Nei popoli dei cosiddetti secoli bui e anzitutto in occidente, dov’è stata originariamente studiata, questa sindrome è considerata da uno storico della fine del mondo antico, Santo Mazzarino, l’effetto di un dolore sociale apparentemente inspiegabile, sentito come colpa collettiva. Nel più evoluto mondo bizantino il male da espiare è forse diverso e più simile al nostro: un eccesso di ingegno, di civiltà, di benessere. Ma anche a Bisanzio il cupio dissolvi dell’uomo medievale persiste a ispirare una letteratura escatologica quasi sconosciuta, dove la premonizione della fine dell’essere umano e del suo mondo è insistentemente connessa all’incubo della fine di un regime politico e di un modo di vita che si considera invece felice, giusto e progressivo.
Nel mondo greco orientale, oltre alla letteratura sulla caduta di Bisanzio (sintetizzata nei volumi sulla conquista di Costantinopoli curati da Agostino Pertusiper la Fondazione Valla), la letteratura apocalittica e visionaria andò proliferando sia prima, sia in margine e quasi a giustificazione di quel catastrofico evento di caduta, allorché realmente occorse: apocrifi vetero o neotestamentari nello stile di Giovanni o di Daniele, oppure leggende, vaticini e oroscopi nel genere astrologico e mantico, enigmi e oracoli talvolta splendidi, come gli Oracula Leonis.
Questi imperscrutabili testi hanno una valenza propriamente escatologica o letterario-fantastica, che li avvicina a un’estetica contemporanea, borgesiana. Ma, soprattutto, la profezia ex eventu o post eventum ha un significato storico, intuibile, sotto il velo dell’allegoria, nella filigrana dell’ideologia, che va oltre il racconto apocalittico.

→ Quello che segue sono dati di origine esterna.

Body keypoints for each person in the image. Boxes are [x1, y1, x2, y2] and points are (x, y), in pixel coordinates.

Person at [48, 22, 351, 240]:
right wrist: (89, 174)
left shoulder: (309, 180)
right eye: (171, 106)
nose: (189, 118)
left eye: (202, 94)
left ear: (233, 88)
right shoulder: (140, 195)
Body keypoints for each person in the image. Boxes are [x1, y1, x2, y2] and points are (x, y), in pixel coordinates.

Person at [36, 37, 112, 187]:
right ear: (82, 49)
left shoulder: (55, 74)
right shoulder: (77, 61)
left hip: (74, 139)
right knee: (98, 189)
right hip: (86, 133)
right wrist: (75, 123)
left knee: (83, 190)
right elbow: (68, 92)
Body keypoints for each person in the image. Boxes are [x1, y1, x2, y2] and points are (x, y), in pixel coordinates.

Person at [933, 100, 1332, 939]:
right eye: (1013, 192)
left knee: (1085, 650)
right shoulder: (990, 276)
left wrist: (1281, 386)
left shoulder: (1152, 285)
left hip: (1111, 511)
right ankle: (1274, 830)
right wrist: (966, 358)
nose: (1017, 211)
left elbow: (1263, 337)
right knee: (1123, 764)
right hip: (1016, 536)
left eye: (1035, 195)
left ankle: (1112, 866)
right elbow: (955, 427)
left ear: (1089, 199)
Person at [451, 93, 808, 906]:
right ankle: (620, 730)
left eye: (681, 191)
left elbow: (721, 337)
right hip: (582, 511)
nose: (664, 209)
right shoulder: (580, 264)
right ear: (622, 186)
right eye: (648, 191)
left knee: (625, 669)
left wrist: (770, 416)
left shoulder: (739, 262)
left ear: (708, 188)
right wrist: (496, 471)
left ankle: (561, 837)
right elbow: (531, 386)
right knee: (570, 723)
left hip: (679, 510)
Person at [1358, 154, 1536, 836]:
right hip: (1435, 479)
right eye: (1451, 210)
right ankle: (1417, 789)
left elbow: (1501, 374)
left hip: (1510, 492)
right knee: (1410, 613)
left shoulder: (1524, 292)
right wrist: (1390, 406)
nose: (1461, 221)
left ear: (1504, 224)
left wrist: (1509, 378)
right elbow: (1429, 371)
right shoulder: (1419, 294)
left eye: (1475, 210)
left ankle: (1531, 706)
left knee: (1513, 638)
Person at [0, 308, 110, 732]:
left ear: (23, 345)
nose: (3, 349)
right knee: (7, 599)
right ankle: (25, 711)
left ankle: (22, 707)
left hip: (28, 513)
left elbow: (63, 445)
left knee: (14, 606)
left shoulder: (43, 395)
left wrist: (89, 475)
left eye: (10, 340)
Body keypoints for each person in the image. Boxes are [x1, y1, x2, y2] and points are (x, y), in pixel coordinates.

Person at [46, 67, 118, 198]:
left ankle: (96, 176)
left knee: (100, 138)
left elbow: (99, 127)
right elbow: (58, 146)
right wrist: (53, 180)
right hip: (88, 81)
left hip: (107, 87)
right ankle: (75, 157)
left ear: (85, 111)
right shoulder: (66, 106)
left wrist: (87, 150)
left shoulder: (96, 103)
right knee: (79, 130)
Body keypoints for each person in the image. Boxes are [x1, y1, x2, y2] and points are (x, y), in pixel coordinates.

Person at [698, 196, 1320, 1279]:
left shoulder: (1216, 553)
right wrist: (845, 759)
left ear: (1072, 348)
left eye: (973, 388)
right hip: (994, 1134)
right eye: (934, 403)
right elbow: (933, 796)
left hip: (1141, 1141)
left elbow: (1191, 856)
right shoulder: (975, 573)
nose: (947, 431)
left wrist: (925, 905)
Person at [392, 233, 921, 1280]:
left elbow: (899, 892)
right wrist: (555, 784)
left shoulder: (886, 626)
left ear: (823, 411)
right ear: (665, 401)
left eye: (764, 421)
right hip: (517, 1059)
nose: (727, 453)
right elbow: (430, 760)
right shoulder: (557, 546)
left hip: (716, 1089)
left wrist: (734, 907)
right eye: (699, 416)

Il legame arbitrario e fantastico istituito tra il limite dell’espansione politica del cristianesimo e il termine estremo della storia rivela l’originario raccordo fra aspettativa metafisica e disegno universalistico cristiano; secondo le parole di san Paolo, nella consumazione dei tempi, quando l’imperatore cristiano avrà sottomesso la terra, l’ultimo nemico eliminato sarà la morte.